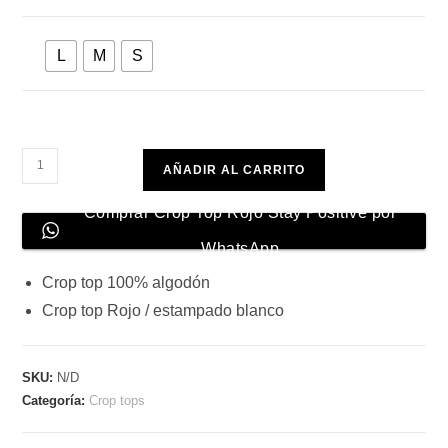
L
M
S
Crop
AÑADIR AL CARRITO
Top
Rojo
Comprar Crop Top Rojo Stay Positive por
Stay
WhatsApp
Positive
Crop top 100% algodón
cantidad
Crop top Rojo / estampado blanco
SKU:
N/D
Categoría:
Crop tops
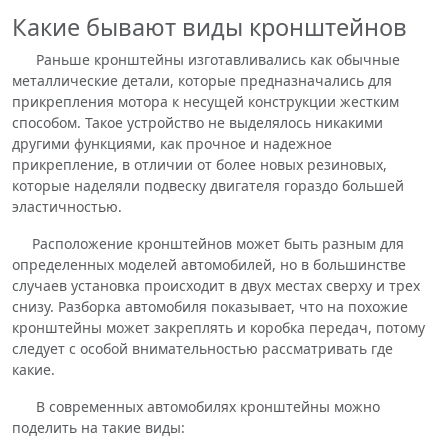
Какие бывают виды кронштейнов
Раньше кронштейны изготавливались как обычные
металлические детали, которые предназначались для
прикрепления мотора к несущей конструкции жестким
способом. Такое устройство не выделялось никакими
другими функциями, как прочное и надежное
прикрепление, в отличии от более новых резиновых,
которые наделяли подвеску двигателя гораздо большей
эластичностью.
Расположение кронштейнов может быть разным для
определенных моделей автомобилей, но в большинстве
случаев установка происходит в двух местах сверху и трех
снизу. Разборка автомобиля показывает, что на похожие
кронштейны может закреплять и коробка передач, потому
следует с особой внимательностью рассматривать где
какие.
В современных автомобилях кронштейны можно
поделить на такие виды:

# [Job]
In the records above, each line with the string "которые" should be copied.

# [Exercise solution]
металлические детали, которые предназначались для
которые наделяли подвеску двигателя гораздо большей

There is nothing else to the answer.